It was in the last week of the Lent Term, nearly three months ago that Lockdown was announced, and pupils went home. Our overseas’ boarders in many cases got the last flight leaving the UK back to their homeland. Only a very few children of key workers came and went and since Easter the gates have literally been shut. Our School Archivist (a man very many of you will know), Mervyn Joyner, confirms that Wrekin has never before been shut for a term in its history.
Despite the physical world of Wrekin having the eerie presence of the Marie Celeste, in the virtual world, the school has been very active indeed. All our lessons have run as normal online for every pupil, and this normal timetable has been supplemented by assemblies, exercise sessions and an array of activities like online debating, yoga and art classes that have given our pupils purpose and a proper shape to an ongoing and good education. You might have heard that such provision has been wanting in the state sector, but I was surprised to hear on ‘Channel 4 News’ that only 25% of independent schools were offering such a diet. I hope you are pleased to hear that your old place was in that best quarter and pleased to hear that we have had so many letters expressing support and praise from our parental body for what we have put in place. OWs of a more elderly vintage will be ‘mind-boggled’ by the notion of a virtual school where classes happen online. I empathise with them, but feel proud that I have leapt from being just about able to turn the computer on to now talking with the School in Assembly by way of a 21st Century Google Meet.
Behind the scenes, a tremendous amount of work has been going on to get pupils back into the real school, and in the week beginning 15th June, our Year 10 (or first year ‘O’ level pupils if you prefer old money) started to make their way back in small groups, taking small steps towards what we very much hope will be normal service to be resumed shortly. Currently, the taped areas and the signs on the floors and walls make the place look like a crime scene under investigation.

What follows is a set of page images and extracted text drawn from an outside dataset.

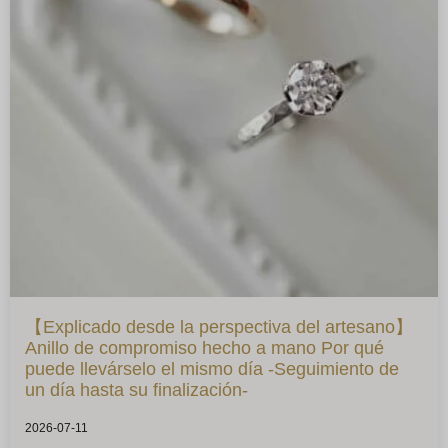
【Explicado desde la perspectiva del artesano】
Anillo de compromiso hecho a mano Por qué
puede llevárselo el mismo día -Seguimiento de
un día hasta su finalización-
2026-07-11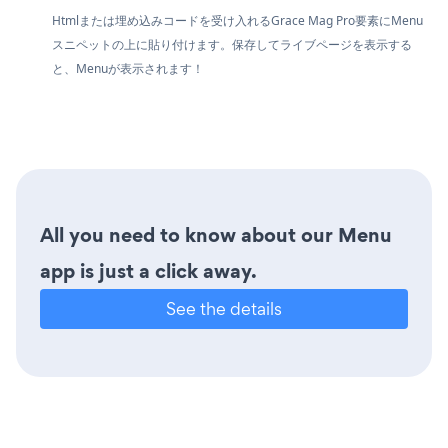
Htmlまたは埋め込みコードを受け入れるGrace Mag Pro要素にMenu
スニペットの上に貼り付けます。保存してライブページを表示する
と、Menuが表示されます！
All you need to know about our Menu
app is just a click away.
See the details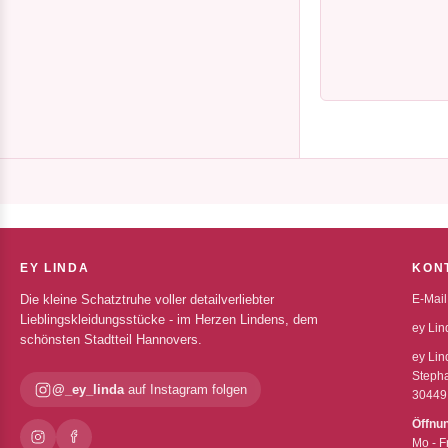
EY LINDA
KON
Die kleine Schatztruhe voller detailverliebter
E-Mail
Lieblingskleidungsstücke - im Herzen Lindens, dem
ey Lin
schönsten Stadtteil Hannovers.
ey Lin
Stepha
@_ey_linda
auf Instagram folgen
30449
Öffnu
Mo - F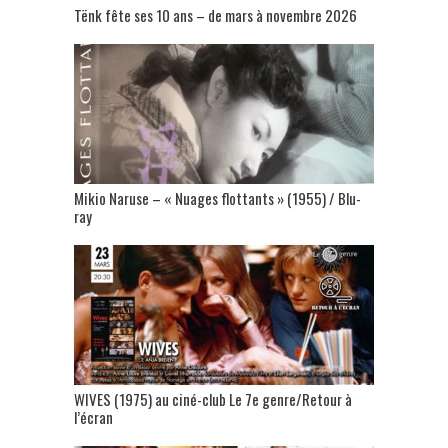
Tënk fête ses 10 ans – de mars à novembre 2026
Mikio Naruse – « Nuages flottants » (1955) / Blu-
ray
WIVES (1975) au ciné-club Le 7e genre/Retour à
l’écran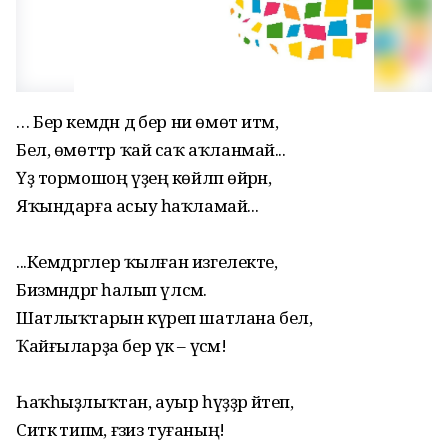
… Бер кемдән дә бер ни өмөт итмә,
Бел, өмөттәр ҡай саҡ аҡланмай...
Үҙ тормошоң үҙең көйләп өйрән,
Яҡындарға асыу һаҡламай...
...Кемдәргәлер ҡылған изгелекте,
Бизмәндәргә һалып үлсәмә.
Шатлыҡтарын күреп шатлана бел,
Ҡайғыларҙа бер үк – үсәмә!
Һаҡһыҙлыҡтан, ауыр һүҙҙәр әйтеп,
Ситкә типмә, ғәзиз туғаның!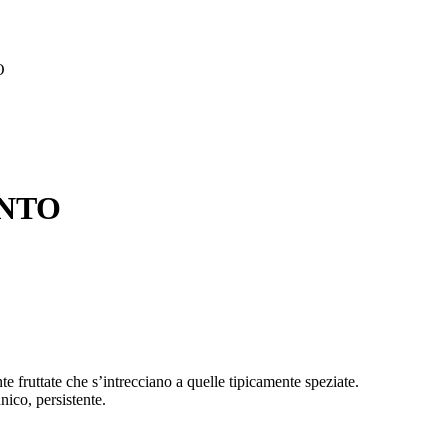
O
NTO
 fruttate che s’intrecciano a quelle tipicamente speziate.
ico, persistente.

Perhaps some of you felt like that when your Housemaster entered your dorm…
You might be interested to hear (and even half expect) that 60% of all employees at Wrekin have been furloughed and that we have introduced discount on fees for this term given the inevitable impairment to provision: not much cricket, for example, has been played (as the lovely sun shone ironically day after day in May). Financially, Wrekin has taken a hit as you will surely have inferred, but we are robustly in possession of assets as well as strong will, and there is no doubt at all that we will end up on the vincere side of the scale (rather than the other one).
Term ends on Saturday, 4th July and, yes, you’ve guessed it: Speech Day will be online. You can get 100,000 people onto a Google Meet platform, you know, so we will be inviting the whole of Shropshire. I hope to meet you at an OW do and soon: what a tonic it will be to get together for a gin after all this. Perhaps I’ll see you at the House of Lords for the dinner. This event sold out in about ten minutes, and for those of us who work at and rejoice in Wrekin today it is immensely heartening to hear what in high regard the place is held.